### Records to process
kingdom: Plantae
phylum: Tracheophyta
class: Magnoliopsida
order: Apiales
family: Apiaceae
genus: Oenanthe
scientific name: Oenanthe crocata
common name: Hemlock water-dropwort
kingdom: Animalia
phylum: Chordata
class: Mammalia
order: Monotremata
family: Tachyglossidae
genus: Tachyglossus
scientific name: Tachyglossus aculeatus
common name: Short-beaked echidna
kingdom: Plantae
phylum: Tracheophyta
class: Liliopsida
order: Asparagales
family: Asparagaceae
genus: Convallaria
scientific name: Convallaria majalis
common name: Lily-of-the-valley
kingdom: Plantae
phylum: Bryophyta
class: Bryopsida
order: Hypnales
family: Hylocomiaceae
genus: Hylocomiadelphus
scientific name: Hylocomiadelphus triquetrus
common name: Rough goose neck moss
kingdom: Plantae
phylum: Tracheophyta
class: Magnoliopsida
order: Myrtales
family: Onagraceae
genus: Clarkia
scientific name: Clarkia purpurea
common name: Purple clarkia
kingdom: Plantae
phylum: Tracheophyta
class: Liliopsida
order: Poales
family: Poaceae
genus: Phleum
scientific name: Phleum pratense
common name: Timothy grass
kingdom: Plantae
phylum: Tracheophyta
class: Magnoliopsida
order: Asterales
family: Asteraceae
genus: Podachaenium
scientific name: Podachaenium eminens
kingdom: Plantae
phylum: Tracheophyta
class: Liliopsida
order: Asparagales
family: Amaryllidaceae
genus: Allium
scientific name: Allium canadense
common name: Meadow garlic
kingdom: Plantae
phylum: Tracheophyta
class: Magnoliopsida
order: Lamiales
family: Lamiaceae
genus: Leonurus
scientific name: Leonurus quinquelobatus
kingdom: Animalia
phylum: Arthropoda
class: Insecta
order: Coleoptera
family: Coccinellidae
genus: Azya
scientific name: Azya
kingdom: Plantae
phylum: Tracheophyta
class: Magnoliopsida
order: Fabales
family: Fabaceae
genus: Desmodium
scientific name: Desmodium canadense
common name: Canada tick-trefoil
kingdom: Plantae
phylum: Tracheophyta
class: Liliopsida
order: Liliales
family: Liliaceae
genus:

### Exercise directions
Rewrite the lines of every record, changing "common name" to "vernacular name" and keeping everything else the same.

### Written answer
kingdom: Plantae
phylum: Tracheophyta
class: Magnoliopsida
order: Apiales
family: Apiaceae
genus: Oenanthe
scientific name: Oenanthe crocata
vernacular name: Hemlock water-dropwort
kingdom: Animalia
phylum: Chordata
class: Mammalia
order: Monotremata
family: Tachyglossidae
genus: Tachyglossus
scientific name: Tachyglossus aculeatus
vernacular name: Short-beaked echidna
kingdom: Plantae
phylum: Tracheophyta
class: Liliopsida
order: Asparagales
family: Asparagaceae
genus: Convallaria
scientific name: Convallaria majalis
vernacular name: Lily-of-the-valley
kingdom: Plantae
phylum: Bryophyta
class: Bryopsida
order: Hypnales
family: Hylocomiaceae
genus: Hylocomiadelphus
scientific name: Hylocomiadelphus triquetrus
vernacular name: Rough goose neck moss
kingdom: Plantae
phylum: Tracheophyta
class: Magnoliopsida
order: Myrtales
family: Onagraceae
genus: Clarkia
scientific name: Clarkia purpurea
vernacular name: Purple clarkia
kingdom: Plantae
phylum: Tracheophyta
class: Liliopsida
order: Poales
family: Poaceae
genus: Phleum
scientific name: Phleum pratense
vernacular name: Timothy grass
kingdom: Plantae
phylum: Tracheophyta
class: Magnoliopsida
order: Asterales
family: Asteraceae
genus: Podachaenium
scientific name: Podachaenium eminens
kingdom: Plantae
phylum: Tracheophyta
class: Liliopsida
order: Asparagales
family: Amaryllidaceae
genus: Allium
scientific name: Allium canadense
vernacular name: Meadow garlic
kingdom: Plantae
phylum: Tracheophyta
class: Magnoliopsida
order: Lamiales
family: Lamiaceae
genus: Leonurus
scientific name: Leonurus quinquelobatus
kingdom: Animalia
phylum: Arthropoda
class: Insecta
order: Coleoptera
family: Coccinellidae
genus: Azya
scientific name: Azya
kingdom: Plantae
phylum: Tracheophyta
class: Magnoliopsida
order: Fabales
family: Fabaceae
genus: Desmodium
scientific name: Desmodium canadense
vernacular name: Canada tick-trefoil
kingdom: Plantae
phylum: Tracheophyta
class: Liliopsida
order: Liliales
family: Liliaceae
genus:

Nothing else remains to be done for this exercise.